One of the primary goals of the Human Genome Project, for example, is to map and sequence the genome of the mouse. The mouse, a fellow mammal, possesses DNA and a genetic structure that are remarkably similar to those of humans. Further, mice reproduce rapidly, producing large numbers of progeny, and, unlike humans, mice can be mated and manipulated as investigators see fit. Studying the sequence of the mouse genome can provide important information about the human genome. The Human Genome Project and the great strides that have been taken in molecular biology in recent years have produced an enormous excitement in the scientific community.

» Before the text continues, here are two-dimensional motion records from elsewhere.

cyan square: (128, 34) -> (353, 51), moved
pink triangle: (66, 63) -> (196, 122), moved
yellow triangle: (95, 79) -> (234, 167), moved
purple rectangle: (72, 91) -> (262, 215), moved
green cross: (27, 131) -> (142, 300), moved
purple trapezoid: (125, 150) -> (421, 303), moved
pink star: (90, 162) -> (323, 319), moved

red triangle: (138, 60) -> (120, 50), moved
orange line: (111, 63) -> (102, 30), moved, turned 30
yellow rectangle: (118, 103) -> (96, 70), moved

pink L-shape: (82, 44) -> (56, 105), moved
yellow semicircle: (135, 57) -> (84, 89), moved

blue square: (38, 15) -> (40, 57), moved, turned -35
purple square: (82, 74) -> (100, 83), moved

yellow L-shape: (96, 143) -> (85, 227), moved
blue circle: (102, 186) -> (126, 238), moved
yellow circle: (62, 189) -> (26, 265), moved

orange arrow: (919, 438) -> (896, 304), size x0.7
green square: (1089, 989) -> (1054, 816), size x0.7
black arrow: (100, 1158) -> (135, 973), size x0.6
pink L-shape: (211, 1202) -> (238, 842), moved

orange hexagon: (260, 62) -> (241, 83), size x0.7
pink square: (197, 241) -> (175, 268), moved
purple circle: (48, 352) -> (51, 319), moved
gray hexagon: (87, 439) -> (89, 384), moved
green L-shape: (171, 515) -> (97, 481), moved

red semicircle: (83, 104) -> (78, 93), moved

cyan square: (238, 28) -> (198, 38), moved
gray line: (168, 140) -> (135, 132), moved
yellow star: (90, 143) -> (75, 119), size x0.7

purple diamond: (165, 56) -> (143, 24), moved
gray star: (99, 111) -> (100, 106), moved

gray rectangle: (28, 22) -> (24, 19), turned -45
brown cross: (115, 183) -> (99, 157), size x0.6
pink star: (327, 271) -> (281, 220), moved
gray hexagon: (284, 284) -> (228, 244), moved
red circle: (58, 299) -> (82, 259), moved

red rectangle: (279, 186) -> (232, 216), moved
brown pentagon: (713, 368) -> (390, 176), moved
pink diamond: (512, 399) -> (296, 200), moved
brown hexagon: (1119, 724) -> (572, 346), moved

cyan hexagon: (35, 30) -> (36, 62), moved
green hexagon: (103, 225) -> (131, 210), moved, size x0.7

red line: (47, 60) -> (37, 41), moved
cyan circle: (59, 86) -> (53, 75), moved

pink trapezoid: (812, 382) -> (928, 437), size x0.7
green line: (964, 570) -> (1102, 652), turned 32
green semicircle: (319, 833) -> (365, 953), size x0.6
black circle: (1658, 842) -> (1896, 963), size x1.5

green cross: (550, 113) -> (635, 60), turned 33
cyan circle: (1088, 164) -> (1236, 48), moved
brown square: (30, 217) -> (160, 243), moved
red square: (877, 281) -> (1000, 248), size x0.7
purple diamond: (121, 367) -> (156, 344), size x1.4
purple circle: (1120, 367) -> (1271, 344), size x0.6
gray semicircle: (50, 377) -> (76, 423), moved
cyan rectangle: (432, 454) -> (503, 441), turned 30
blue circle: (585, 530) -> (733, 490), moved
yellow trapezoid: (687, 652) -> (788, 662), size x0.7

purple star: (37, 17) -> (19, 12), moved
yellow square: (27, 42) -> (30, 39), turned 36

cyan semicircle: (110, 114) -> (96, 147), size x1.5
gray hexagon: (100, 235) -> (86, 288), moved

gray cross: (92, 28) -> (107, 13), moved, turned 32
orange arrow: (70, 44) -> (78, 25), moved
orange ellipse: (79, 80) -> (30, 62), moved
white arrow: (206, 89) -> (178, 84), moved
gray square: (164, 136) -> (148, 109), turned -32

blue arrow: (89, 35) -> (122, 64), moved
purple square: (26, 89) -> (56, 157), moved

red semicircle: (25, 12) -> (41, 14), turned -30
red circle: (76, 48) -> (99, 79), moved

A complete map of the human genome was completed in 1994, although additional work is necessary to identify more markers. While the public has been informed of many of the genetic discoveries as they have rolled out of the labs, the real results remain in the future. Nowadays, the Human Genome Epidemiology Network (HuGENet) provides an international network that is “committed to the assessment of the impact of human genome variation on population health and how genetic information can be used to improve health and prevent disease”.

Works Cited

Fine, M.J. , Ibrahim, S. A. , Thomas, S. B. “The Role of Race and Genetics in Health Disparities Research. ” American Journal of Public Health. Washington: Dec 2005. Vol. 95, Iss. 12; pg. 2125, 4 pgs Institute of Medicine, Committee on Assessing Genetic Risks, “Assessing Genetic Risks: Implications for Health and Social Policy. ” Washington, D. C. : National Academy Press, 1994. United States Congress, Office of Technology Assessment, “Mapping Our Genes-The Genome Project: How Big, How Fast? ” Washington, D. C. : U. S. Government Printing Office, 1988.